An analysis of Denis Villeneuve’s Enemy
Enemy belongs to a subgenre of cinema known roughly as Well-Made Movies That Should Only Be Consumed Once. No doubt, this nightmarish suspense thriller is designed as something of a puzzle box, offering up clues as to what’s really going on to the dual protagonists (if there even are two of them). So it might seem like this is a candidate for rewatching over and over, poring over every little clue of each possible theory. But in potentially paying homage to the films of David Lynch, director Denis Villeneuve has crafted a movie so unnerving that, to sit through it twice, might just be too damn unpleasant. Enemy is a disturbing and tense experience, almost too much so.
Jake Gyllenhaal, reuniting with Villeneuve after Prisoners, plays Adam Bell, a dry and inward history professor in Ontario, Canada, whose life consists of repeating the same lectures to his students, going to his bleak and desolate apartment, and having sex with his girlfriend (Mélanie Laurent). One day, upon a colleague’s suggestion, he rents a movie that would be otherwise forgettable if not for the background player in one scene who looks exactly like him, except for being clean-shaven. Against all logic, Adam finds out that he’s not just seeing things—this man, Anthony, seems to be his exact double right down to a scar on his chest.
You can’t escape Yourself!
Though maybe, Adam is seeing things, and maybe Adam is actually Anthony. (Or the other way around.) The differences between the two men are, at all times, mostly subtle. Anthony is, or presents himself as, more confident and a bit more fun-loving, from his leather jacket to his sporty motorcycle; Adam is shy and awkward when dealing with Anthony or his pregnant wife (Sarah Gadon). Villeneuve and screenwriter Javier Gullón juxtapose the switched-identity story alongside some increasingly disturbing imagery, from an opening sequence at a darkened sex show wherein a woman interacts with a hairy spider, to a number of dreams Adam has, one of which includes a mammoth spider hovering over the dingy yellow city skyline. Yes, Enemy is maybe not an arachnophobe’s best choice at the multiplex; in spite of the eight-legged symbolism connected to Adam and Anthony, it’s still going to be somewhat off-putting and unpleasant for anyone who just can’t stand these creatures.
When Enemy was released, much was made of the film’s ending. Here, as throughout the rest of the film, Villeneuve is in far different, weirder territory than his American debut, Prisoners, which often felt like an extended, grimmer episode of a Law and Order-esque procedural. It’s hard not to spot a Lynchian influence throughout the proceedings. (Casting Isabella Rossellini as Adam’s mother—or is she Anthony’s mother?—only heightens that influence.) Unlike Lynch’s best films, such as Mulholland Dr. or Blue Velvet, though, Enemy lays most of its clues out in plain view. The final two shots of the film are more oblique, but easily the freakiest and most unexpected. Specifically, Gyllenhaal’s last reaction is an intentional Rorschach test; it could be horror, acceptance, or anywhere in between. The rest of Enemy is somewhat menacing and patiently paced, but not nearly as mysterious as the finale.

§ **Dataset entries**
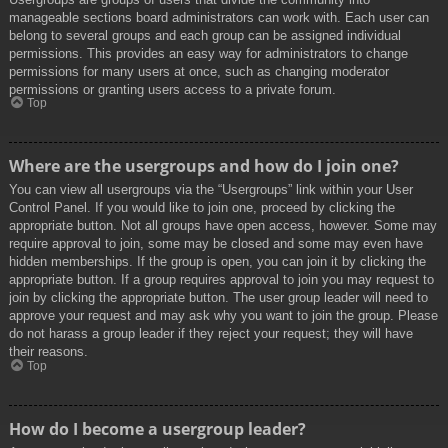
manageable sections board administrators can work with. Each user can
belong to several groups and each group can be assigned individual
permissions. This provides an easy way for administrators to change
permissions for many users at once, such as changing moderator
permissions or granting users access to a private forum.
Top
Where are the usergroups and how do I join one?
You can view all usergroups via the “Usergroups” link within your User
Control Panel. If you would like to join one, proceed by clicking the
appropriate button. Not all groups have open access, however. Some may
require approval to join, some may be closed and some may even have
hidden memberships. If the group is open, you can join it by clicking the
appropriate button. If a group requires approval to join you may request to
join by clicking the appropriate button. The user group leader will need to
approve your request and may ask why you want to join the group. Please
do not harass a group leader if they reject your request; they will have
their reasons.
Top
How do I become a usergroup leader?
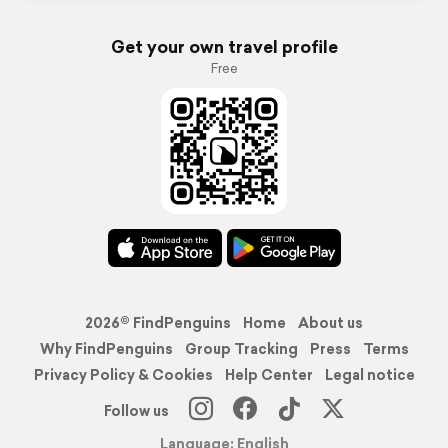
Get your own travel profile
Free
2026© FindPenguins
Home
About us
Why FindPenguins
Group Tracking
Press
Terms
Privacy Policy & Cookies
Help Center
Legal notice
Follow us
Language: English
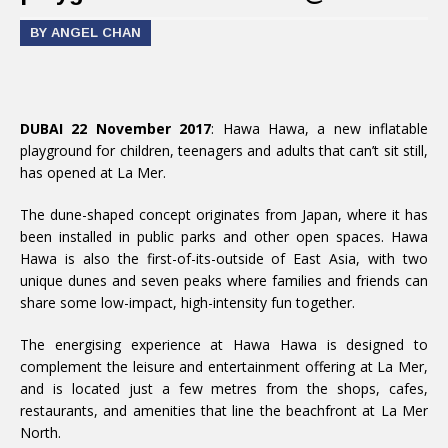
BY ANGEL CHAN
DUBAI 22 November 2017
: Hawa Hawa, a new inflatable
playground for children, teenagers and adults that can’t sit still,
has opened at La Mer.
The dune-shaped concept originates from Japan, where it has
been installed in public parks and other open spaces. Hawa
Hawa is also the first-of-its-outside of East Asia, with two
unique dunes and seven peaks where families and friends can
share some low-impact, high-intensity fun together.
The energising experience at Hawa Hawa is designed to
complement the leisure and entertainment offering at La Mer,
and is located just a few metres from the shops, cafes,
restaurants, and amenities that line the beachfront at La Mer
North.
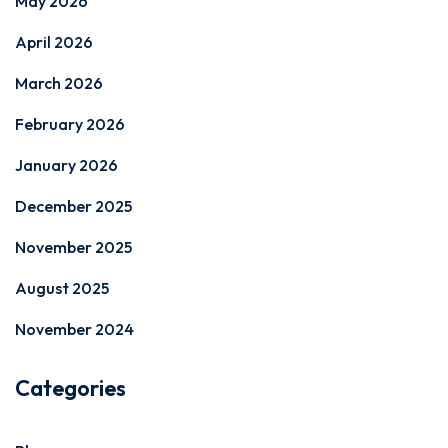
May 2026
April 2026
March 2026
February 2026
January 2026
December 2025
November 2025
August 2025
November 2024
Categories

§ **What you are asked to do**
Please copy the Enemy analysis from "Jake Gyllenhaal, reuniting" to "on his chest.", substituting "philosophy professor" for "history professor".

§ **Reply to the task**
Jake Gyllenhaal, reuniting with Villeneuve after Prisoners, plays Adam Bell, a dry and inward philosophy professor in Ontario, Canada, whose life consists of repeating the same lectures to his students, going to his bleak and desolate apartment, and having sex with his girlfriend (Mélanie Laurent). One day, upon a colleague’s suggestion, he rents a movie that would be otherwise forgettable if not for the background player in one scene who looks exactly like him, except for being clean-shaven. Against all logic, Adam finds out that he’s not just seeing things—this man, Anthony, seems to be his exact double right down to a scar on his chest.